Astonishing response from the bulls to Wednesday's potential reversal pattern, which was triggered from the ECB announcement of its intention to swap its current holding of Greek bonds for newly, issued bonds. Don't ask me what it means.........
The EUR, which is best gauge of risk sentiment, had a strong reversal after that the critical support in the 1.3020 area was seriously challenged.
The dip below the 50 dsma was aggressively bought.
Despite this impressive move I believe that the EUR has began a corrective wave (X) pattern that may unfold a Zig Zag, shaping a bullish flag or a Triangle.
In the daily chart below I have the Zig Zag option:
If I am wrong and the EUR resumes the uptrend off the January's lows then the equity market "will never top!!!!!"

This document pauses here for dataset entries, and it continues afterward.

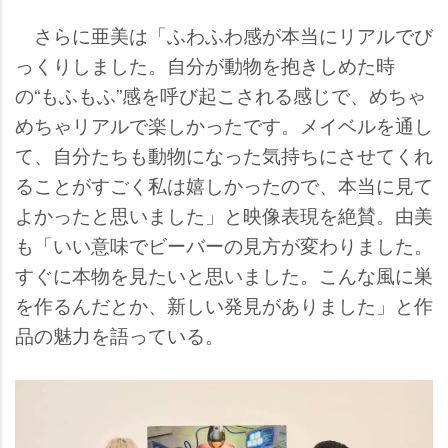
さらに亜美は「ふわふわ感が本当にリアルでび
っくりしました。自分が動物を抱きしめた時
の“もふもふ”感を呼び起こされる感じで、めちゃ
めちゃリアルで楽しかったです。メイベルを通し
て、自分たちも動物になった気持ちにさせてくれ
ることがすごく私は嬉しかったので、本当に見て
よかったと思いました」と映像表現を絶賛。由美
も「いい意味でビーバーの見方が変わりました。
すぐに本物を見たいと思いました。こんな風に巣
を作るんだとか、新しい発見がありました」と作
品の魅力を語っている。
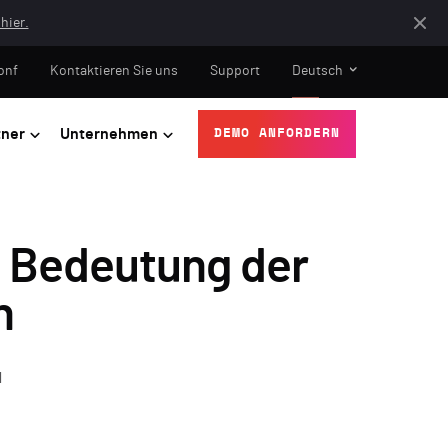
hier.
onf
Kontaktieren Sie uns
Support
Deutsch
tner
Unternehmen
DEMO ANFORDERN
e Bedeutung der
n
N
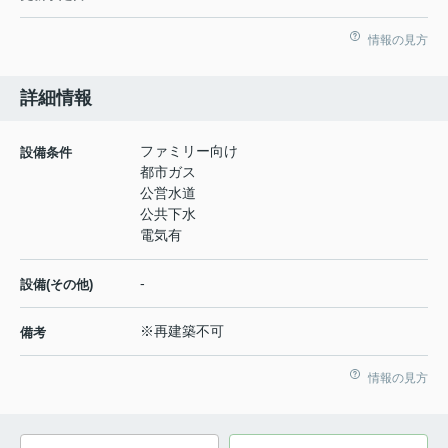
情報の見方
詳細情報
ファミリー向け
設備条件
都市ガス
公営水道
公共下水
電気有
-
設備(その他)
※再建築不可
備考
情報の見方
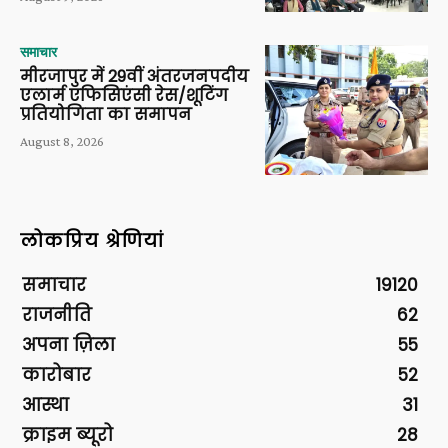
समाचार
मीरजापुर में 29वीं अंतरजनपदीय
एलार्म एफिसिएंसी रेस/शूटिंग
प्रतियोगिता का समापन
August 8, 2026
लोकप्रिय श्रेणियां
समाचार
19120
राजनीति
62
अपना ज़िला
55
कारोबार
52
आस्था
31
क्राइम ब्यूरो
28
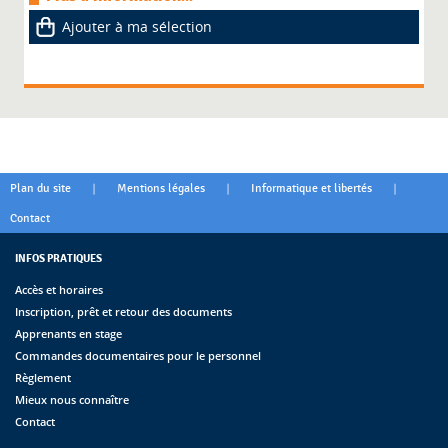
Ajouter à ma sélection
|
|
|
Plan du site
Mentions légales
Informatique et libertés
Contact
INFOS PRATIQUES
Accès et horaires
Inscription, prêt et retour des documents
Apprenants en stage
Commandes documentaires pour le personnel
Règlement
Mieux nous connaître
Contact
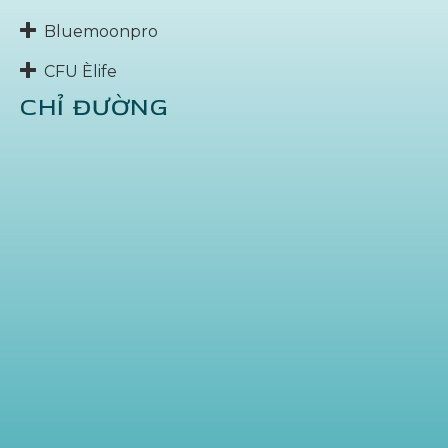
Bluemoonpro
CFU Èlife
CHỈ ĐƯỜNG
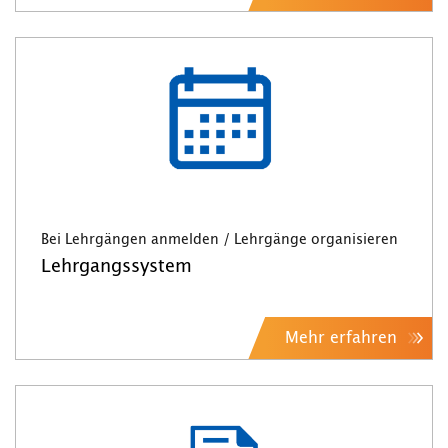
Bei Lehrgängen anmelden / Lehrgänge organisieren
Lehrgangssystem
Mehr erfahren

Probably it is worthwhile to monitor commodities currencies (AUD/USD, USD/CAD) for warnings of possible reversal patterns.
Regarding the equity market nothing has changed despite yesterday strong rally.
"Excuses moi", if I keep maintaining a bearish stance for the short-term time frame.
I am strongly confident that price is involved in a topping process.
I don't want to bore you with a ton of bearish charts of indicators that are screaming that something is wrong regarding this buying spree. If you don't mind I post just a few:
- McClellan Oscillator: Huge negative divergence, still below the zero line and without a positive divergence at yesterday's equity sudden surge.
- NYSE % Stocks > 50dsma: It is showing a negative divergence, while it is inside the overbought zone.
- RSI: Negative divergence. The right reversal pattern will have to breach the rising trend line.
- MACD: Sell signal in play.
- The weekly Stochastic of the Summation Index is flashing a sell signal.
So today we have OPEX with SPX at a multi month high and on Monday US markets are closed hence I suspect a pullback by eod, well this is an "easy" prediction.
We continue to have the same bearish patterns in progress on both the DOW and the SPX.
- DOW: There still is a bearish Ending Diagonal:
- SPX: There still is a bearish rising wedge. Here now we have the key support at 1341.22, as a break down below will open the door for the OVERDUE PULLBACK:
Regarding the "required ending pattern" maybe price is involved in an Ending Diagonal. It is only a "project" and it requires a pullback today.
I suggest to monitor closely VIX, which as I have already mentioned several times, in my opinion it has already established a potential bottom and it is now in the process of establishing a trend reversal, something that if it is correct does note bode well for the equity market.
I am also looking for bearish setups in the IBEX since I think that this one is already in a corrective mode.
Well that is all for today, while I am on the lookout for the definitive exhaustion move, I wish you a great weekend.